Nos EUA, o Fed terá mais dificuldade para decidir se mantém os juros elevados, apesar da economia ainda aquecida e o novo choque desfavorável de custos. No Brasil, o impacto de curto prazo tende a ser desinflacionário, mas a desancoragem das expectativas segue sendo fruto das inconsistências da política econômica — e a crise pode agravar esse quadro.
“A vida encontra um caminho”, dizia o matemático interpretado por Jeff Goldblum em Jurassic Park. Temia-se a escassez de petróleo no início da guerra entre Rússia e Ucrânia por causa das sanções. O barril chegou a ultrapassar US$ 120, mas em poucos meses retornou ao nível anterior, graças à reorganização dos fluxos globais. O protecionismo encarece o comércio, reduz volumes, mas não muda o essencial: os países continuarão produzindo o que sabem e consumindo o que precisam. É improvável, por exemplo, que haja renascimento da indústria americana. Empresas e famílias seguirão importando os mesmos insumos e bens — só que pagando mais caro. Com o tempo, a realidade se imporá e as rodadas de negociação tenderão a restaurar parte da racionalidade perdida.
As tarifas subiram para todos — até para ilhas desabitadas. A assimetria, no curto prazo, favorece alguns países e setores. Pode ser que parte da demanda chinesa por commodities seja redirecionada dos EUA para o Brasil, por exemplo. Mas, se o mundo entrar em recessão, o Brasil sentirá — especialmente os setores industriais e exportadores. A marola pode até ser menor, como em 2008/09, mas o tranco chegará por aqui também.
Crises costumam gerar reprecificação global de risco. Investidores buscam segurança, moedas emergentes se desvalorizam, o custo do financiamento externo aumenta. Normalmente, o dólar se valoriza. Desta vez, menos, por razões óbvias. No Brasil, o quadro é especialmente delicado: fragilidade fiscal, baixo crescimento potencial e um governo em modo eleitoral complicam o cenário.
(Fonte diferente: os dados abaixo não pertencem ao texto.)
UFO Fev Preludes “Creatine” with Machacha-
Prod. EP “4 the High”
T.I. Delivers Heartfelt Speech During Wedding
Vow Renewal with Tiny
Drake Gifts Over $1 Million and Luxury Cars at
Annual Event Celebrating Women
No curto prazo, talvez os juros não subam tanto quanto se imaginava, e o preço do dólar pode cair, mas o risco de um futuro com menos crescimento e mais inflação aumentou porque, por aqui, o governo estimula a economia até quando não é necessário. Quando encontra um motivo...
Só o político pode salvar o economista é o título de um livro do Defim Netto. Seria bom se dessa vez os economistas pudessem ter salvado os políticos. Péssimo augúrio para onde as más ideias já normalmente costumam prosperar.